# Forum Home Renovation The Cubby House  cubby house floor

## Jo West

Hi - We have a cubby house that was existing when we bought our house.   The floor has deteriorated where rain has come in through the door.   We are going to replace it because it will eventually become unsafe.  Its not an area that gets wet all the time, but during heavy rain it does.   The flooring in the cubby house at the moment is 5 ply (I am not sure whether its waterproof or anything special)   When we replace it, does anyone have any suggestions on what we should use that would last through the weather (and several years of children)?     Jo

----------


## john0

Hi, I would recommend cypress pine decking boards, they are naturally resistant to termite and rot, hence no need for any treatment. Most reputable cubby house manufacturers use cypress exclusively, so the kids aren't coming into contact with any chemicals.

----------


## Jo West

Johno -  Thanks for the advice.    Do you have any suggestions on what to  coat / finish it with?

----------


## Larry McCully

Hi Jo, Have you thought of using marine ply and painting it all sides. That will keep the nasties from crawling in through any gaps. You could then chuck in some carpet and then replace it when it looks shabby.Or even throw down some cheap lino.

----------


## john0

> Johno - Thanks for the advice. Do you have any suggestions on what to coat / finish it with?

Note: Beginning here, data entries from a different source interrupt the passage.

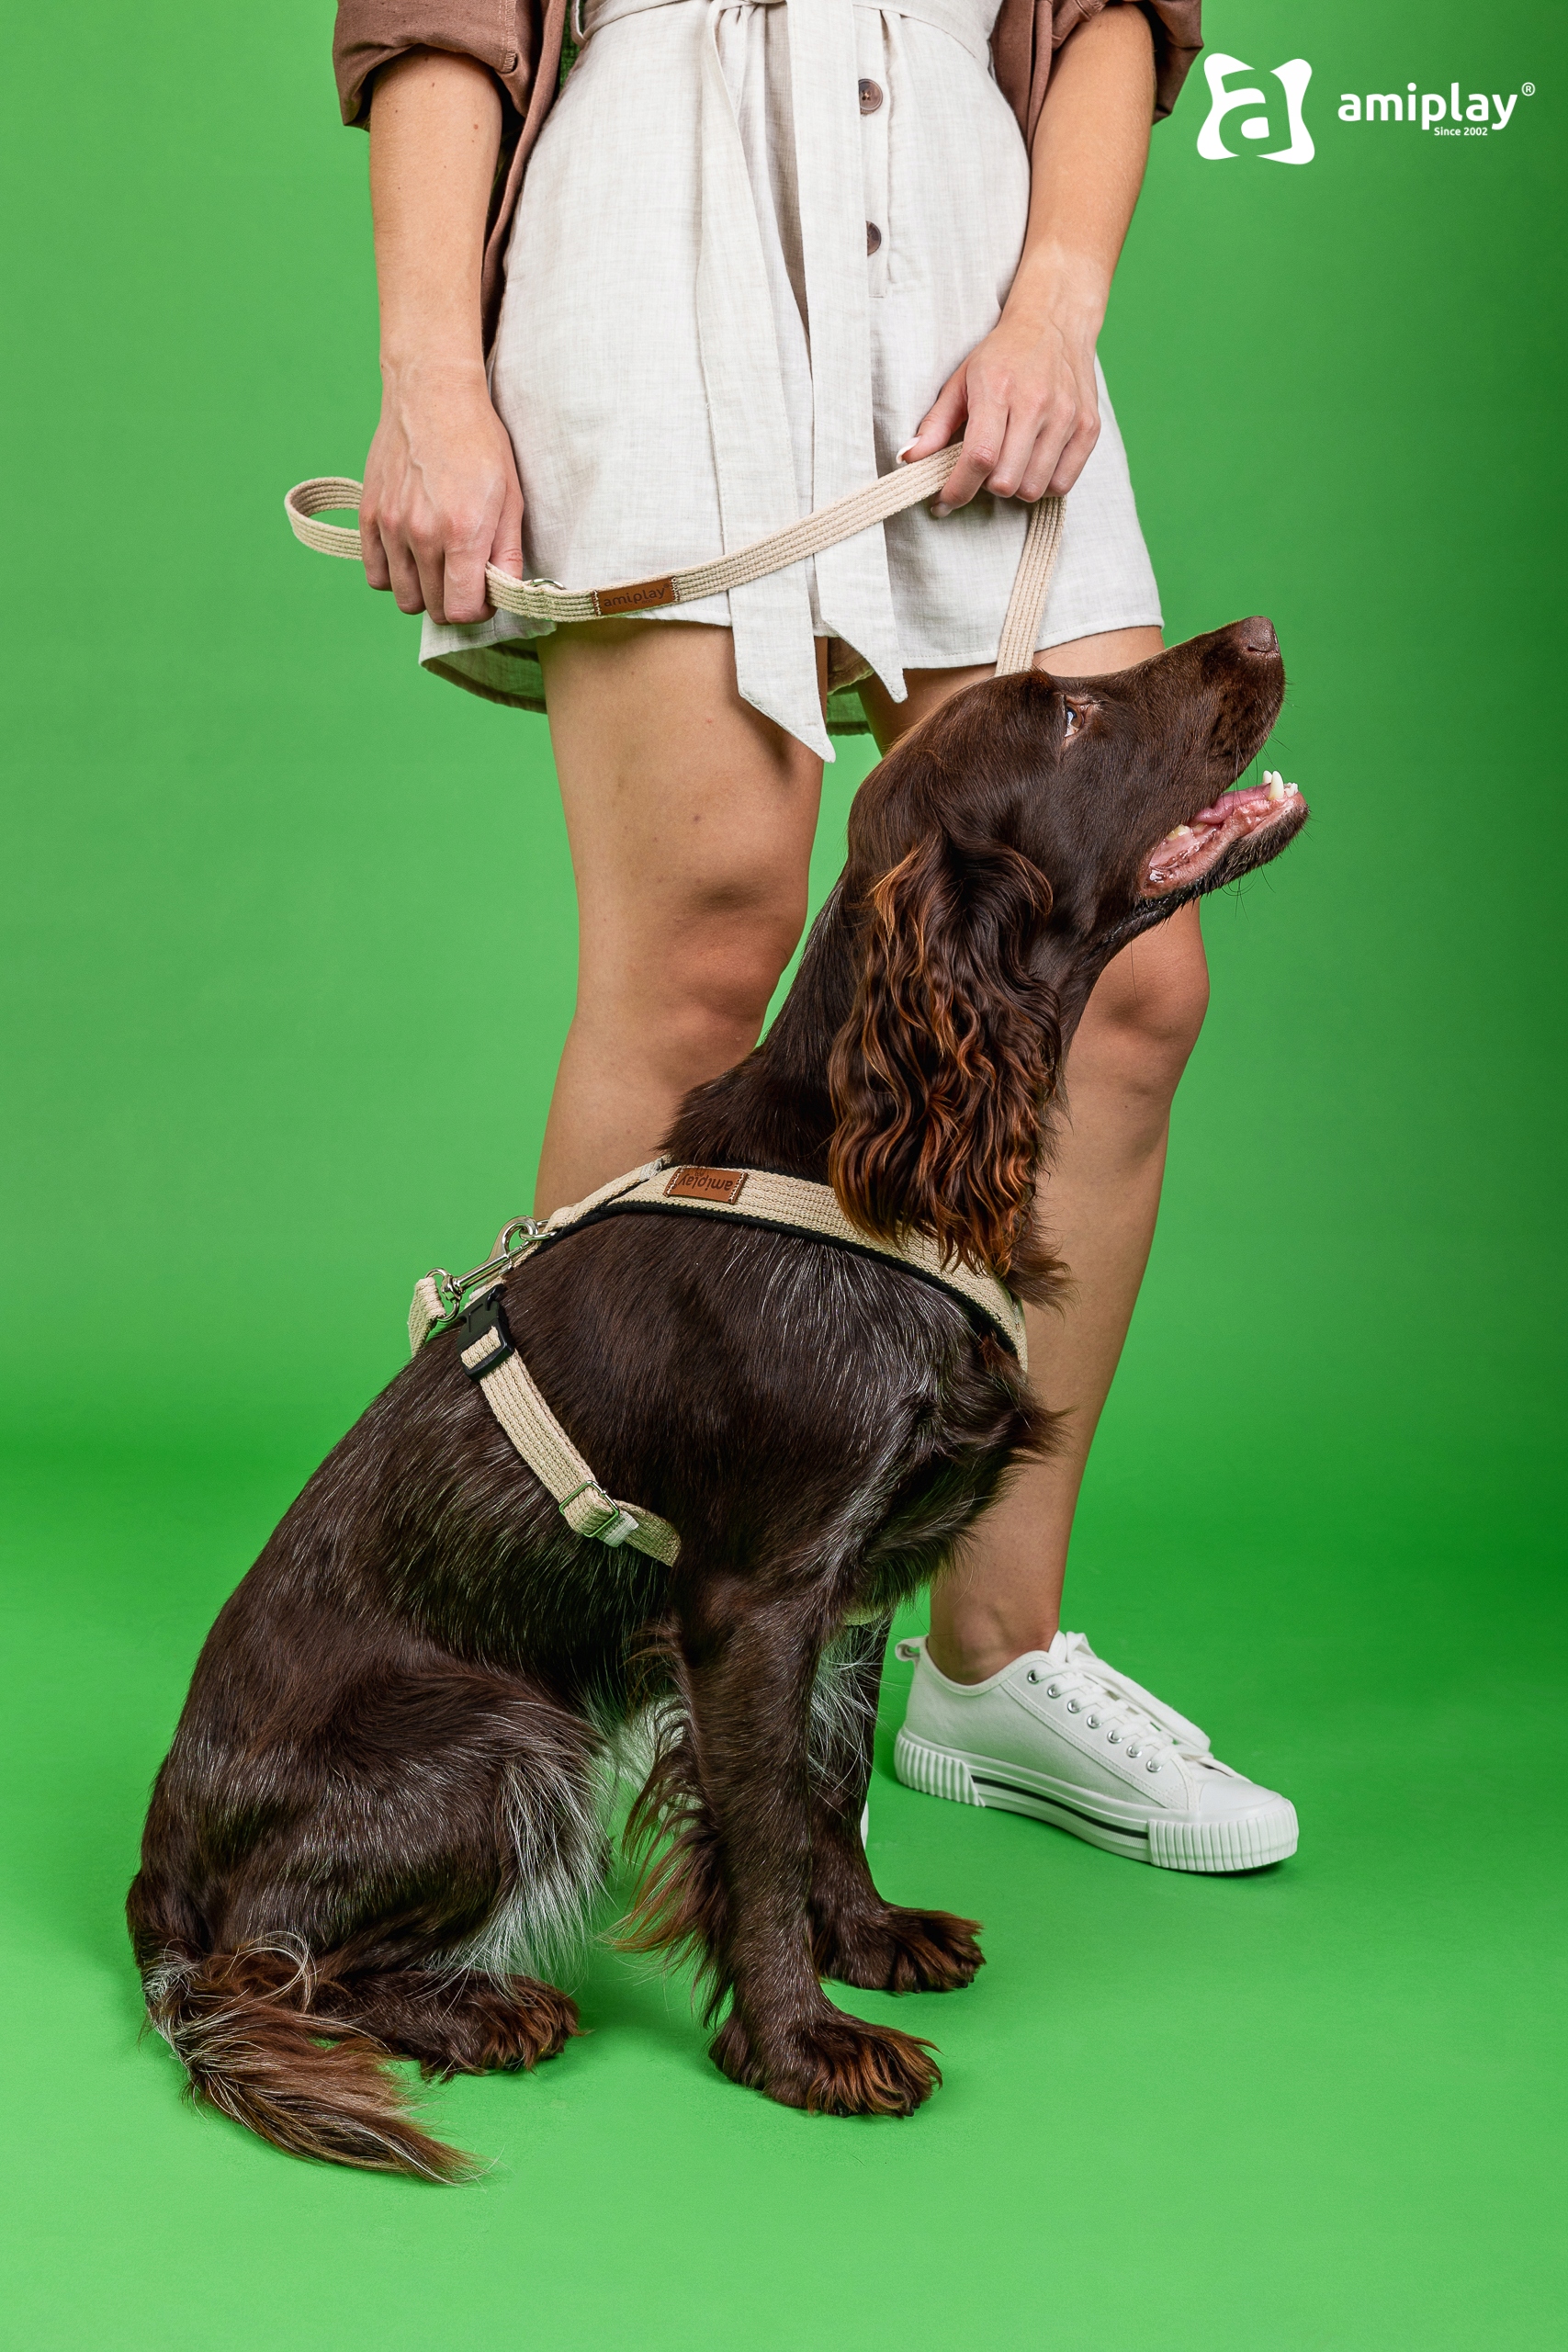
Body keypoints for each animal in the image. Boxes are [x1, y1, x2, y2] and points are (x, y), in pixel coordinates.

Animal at [128, 620, 1302, 2178]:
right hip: (506, 1736)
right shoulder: (749, 1598)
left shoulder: (853, 1580)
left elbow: (827, 1786)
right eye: (1060, 714)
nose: (1256, 635)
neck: (869, 1167)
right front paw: (799, 2047)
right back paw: (478, 2010)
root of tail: (154, 1872)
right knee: (266, 1959)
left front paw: (864, 1937)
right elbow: (755, 1829)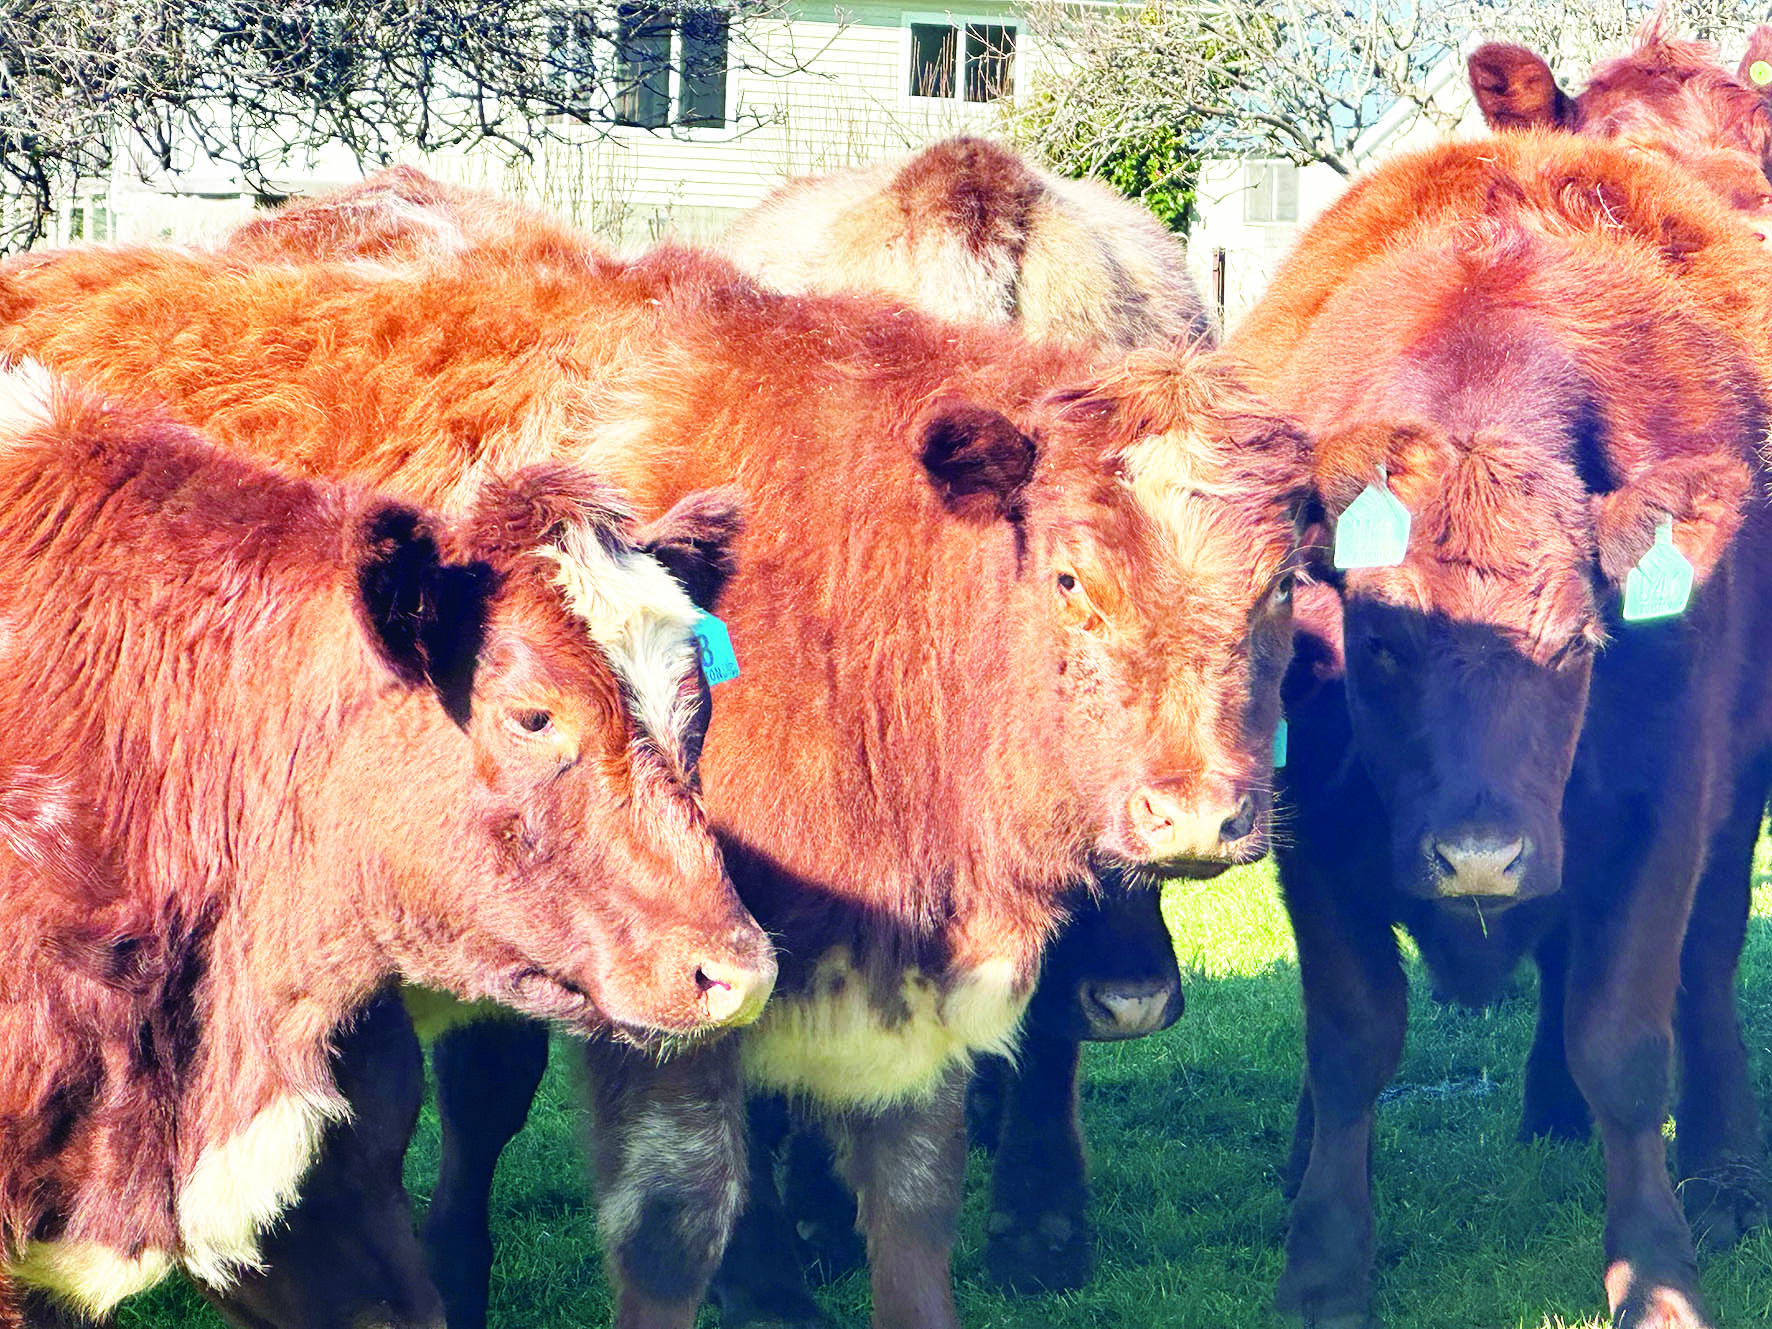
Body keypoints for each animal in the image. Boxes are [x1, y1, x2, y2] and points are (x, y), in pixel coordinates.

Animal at [1226, 130, 1772, 1329]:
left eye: (1576, 643)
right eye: (1379, 639)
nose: (1479, 857)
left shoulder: (1660, 813)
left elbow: (1623, 1040)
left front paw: (1658, 1272)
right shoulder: (1311, 824)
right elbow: (1350, 1038)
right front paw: (1322, 1261)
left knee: (1703, 969)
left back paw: (1716, 1172)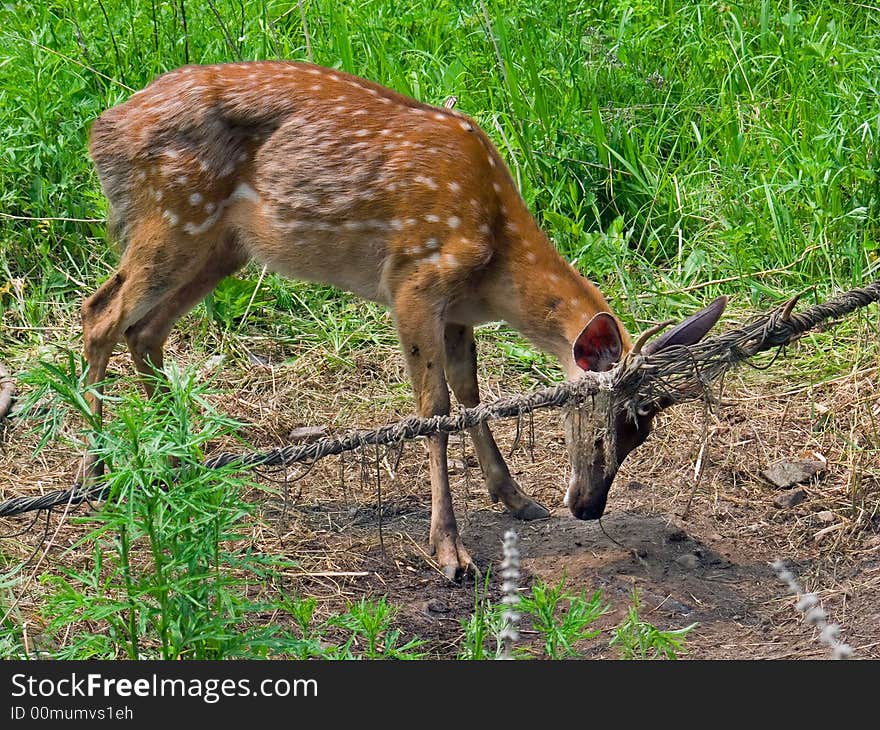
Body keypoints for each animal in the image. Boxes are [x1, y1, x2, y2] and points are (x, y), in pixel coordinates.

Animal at [84, 59, 728, 576]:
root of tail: (100, 131)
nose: (589, 506)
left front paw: (516, 497)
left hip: (221, 245)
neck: (495, 261)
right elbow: (434, 410)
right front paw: (450, 551)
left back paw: (184, 461)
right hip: (175, 214)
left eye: (643, 430)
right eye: (605, 419)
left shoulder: (458, 311)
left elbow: (471, 396)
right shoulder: (415, 281)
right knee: (100, 313)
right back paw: (95, 470)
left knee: (145, 329)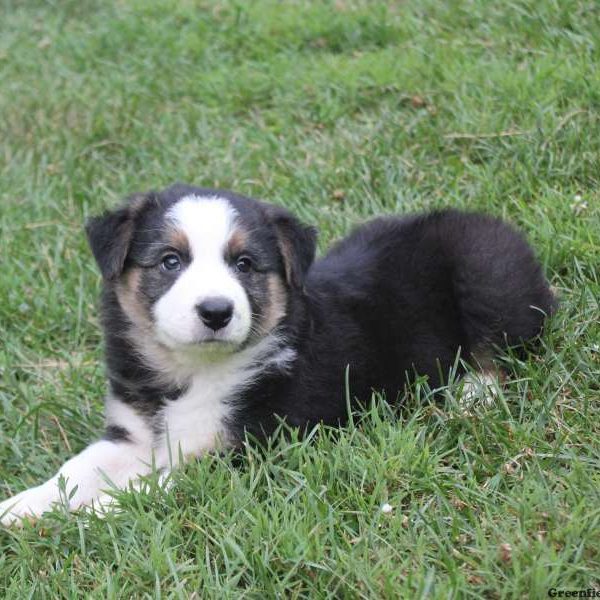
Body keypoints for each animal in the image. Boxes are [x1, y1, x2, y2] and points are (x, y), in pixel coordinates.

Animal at [0, 184, 556, 524]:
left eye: (245, 264)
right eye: (170, 261)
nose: (216, 311)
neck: (191, 374)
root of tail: (480, 217)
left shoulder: (245, 451)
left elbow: (137, 490)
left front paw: (79, 519)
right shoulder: (132, 434)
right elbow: (75, 470)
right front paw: (22, 507)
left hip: (488, 274)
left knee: (499, 349)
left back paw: (472, 398)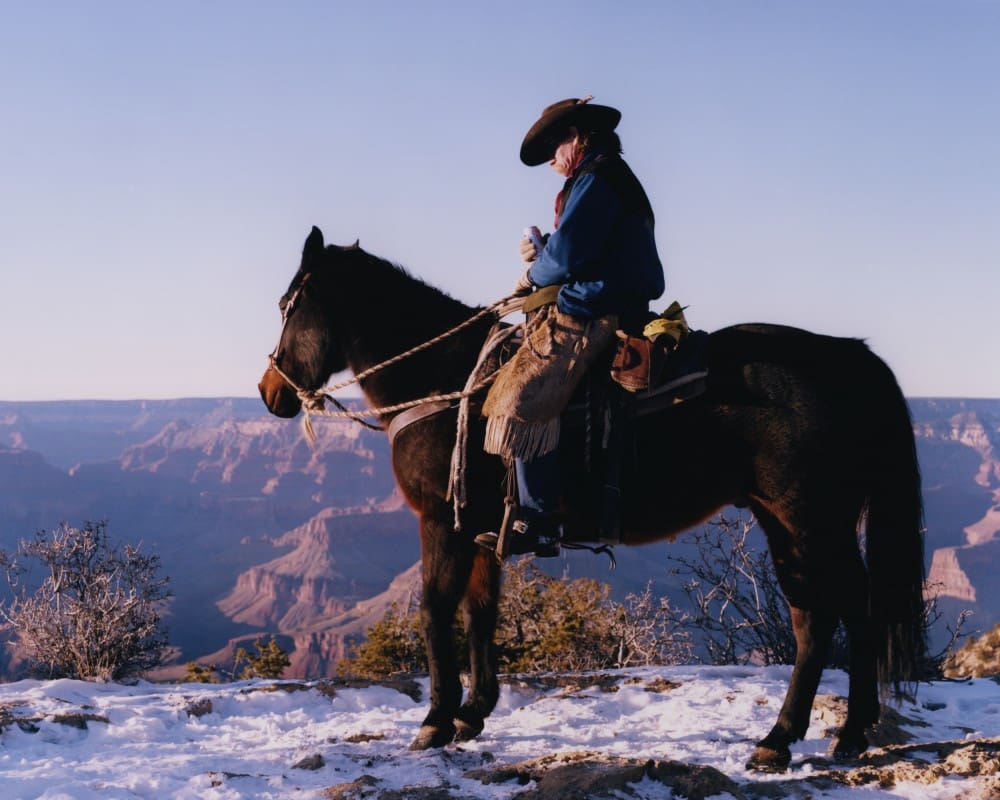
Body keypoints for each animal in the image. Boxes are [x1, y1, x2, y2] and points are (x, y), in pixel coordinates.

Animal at [260, 225, 928, 768]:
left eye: (288, 306)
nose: (271, 392)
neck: (447, 383)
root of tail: (848, 355)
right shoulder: (481, 530)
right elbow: (480, 613)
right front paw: (473, 713)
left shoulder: (443, 524)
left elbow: (433, 610)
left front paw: (434, 722)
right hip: (786, 520)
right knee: (830, 612)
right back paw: (841, 735)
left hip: (810, 520)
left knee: (830, 616)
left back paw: (787, 738)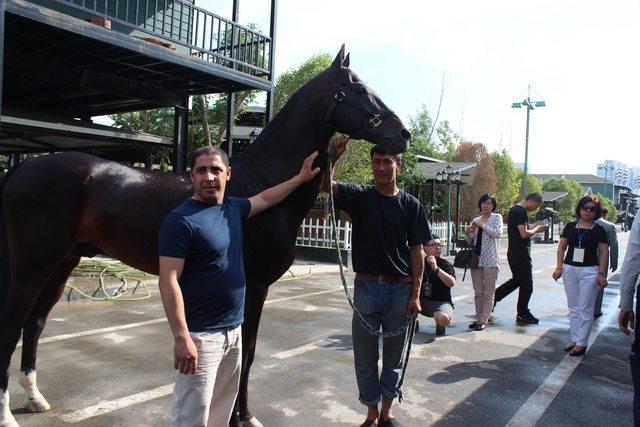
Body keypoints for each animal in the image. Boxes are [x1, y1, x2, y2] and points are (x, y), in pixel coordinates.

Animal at [0, 46, 410, 427]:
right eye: (358, 88)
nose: (402, 135)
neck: (262, 180)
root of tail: (22, 168)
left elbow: (246, 352)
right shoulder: (254, 285)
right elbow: (248, 352)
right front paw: (243, 416)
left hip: (63, 262)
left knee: (34, 325)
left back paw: (35, 398)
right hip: (31, 267)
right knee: (12, 326)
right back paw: (7, 414)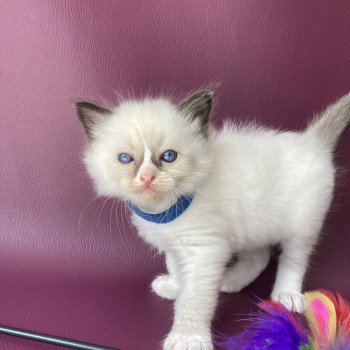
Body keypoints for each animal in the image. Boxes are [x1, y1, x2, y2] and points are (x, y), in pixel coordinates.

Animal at [76, 91, 350, 350]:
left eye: (168, 156)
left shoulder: (204, 250)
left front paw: (188, 338)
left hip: (303, 226)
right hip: (253, 225)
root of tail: (312, 142)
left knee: (294, 259)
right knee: (260, 256)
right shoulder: (174, 245)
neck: (167, 212)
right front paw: (175, 286)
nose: (146, 177)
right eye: (125, 159)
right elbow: (175, 267)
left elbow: (194, 299)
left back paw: (286, 294)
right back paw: (229, 280)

  Sikkens Cetol HLS, its a little more expensive then some other products but worth it. As you said in the original post, water sometimes gets in, this product is water, mould and abrasion resistant. its good stuff.

----------


## Jo West

Thanks Larry and Johno.   Thinking about both your options and even considering using fibrous cement sheeting.     We'll see how we go !

----------


## Bloss

Plenty of options and no need to go to great expense - no marine ply or decking boards needed 
See if you can find some laminated formboard from a second hand builders yard or even easier and cheaper don't worry about marine ply - just use plain CD construction ply 9mm or 12mm or so. Straight on top of old ply unless the old is badly deformed - the rot won't matter. If you take the older ply up then use a thicker ply for the new - 16mm or 18mm would be plenty. 
Whack a couple of coats of oil on the bottom side - can be sump oil - even cheap new motor oil will do. That can be used on the top too unless you want a colour. If you want the pine finish then simply a couple of coats of oil - thin with a little turps. Soaks in and waterproofs well - can be re-coated anytime it looks like water is staying put rather than rolling off. You could use decking oil if you prefer or you can use paving paint to give it colour - any colour really. Couple of coats then re-caost if it starts to wear a bit.  :2thumbsup:

----------


## Ashore

johno nailed it cyprus pine 
coat with either the sickens but make sure its the filter 7  or wattyl exterior gloss ( they only make one product for exterior use and it aint acrillic) 
2 coats about 2 weeks apart and try to get 1 coat under the floor as well 
best is to do the boards once before laying and then a second coat on top 
BTW don't go bunnies try a timber merchant and ask for seconds check prices  
You could go with marine ply and coat or for a quick fix nornal ply and coat well before appyling 
why i say this is that I built a cubby house for my daughters and it was smeg 4' off the ground , sand pit under , cypress floors all the go and when we sold it added no value to the house and the new owners pulled it down 2 years later as they had no kids 
so think of how much you want to sink into this and what returnr you will get :2thumbsup:

----------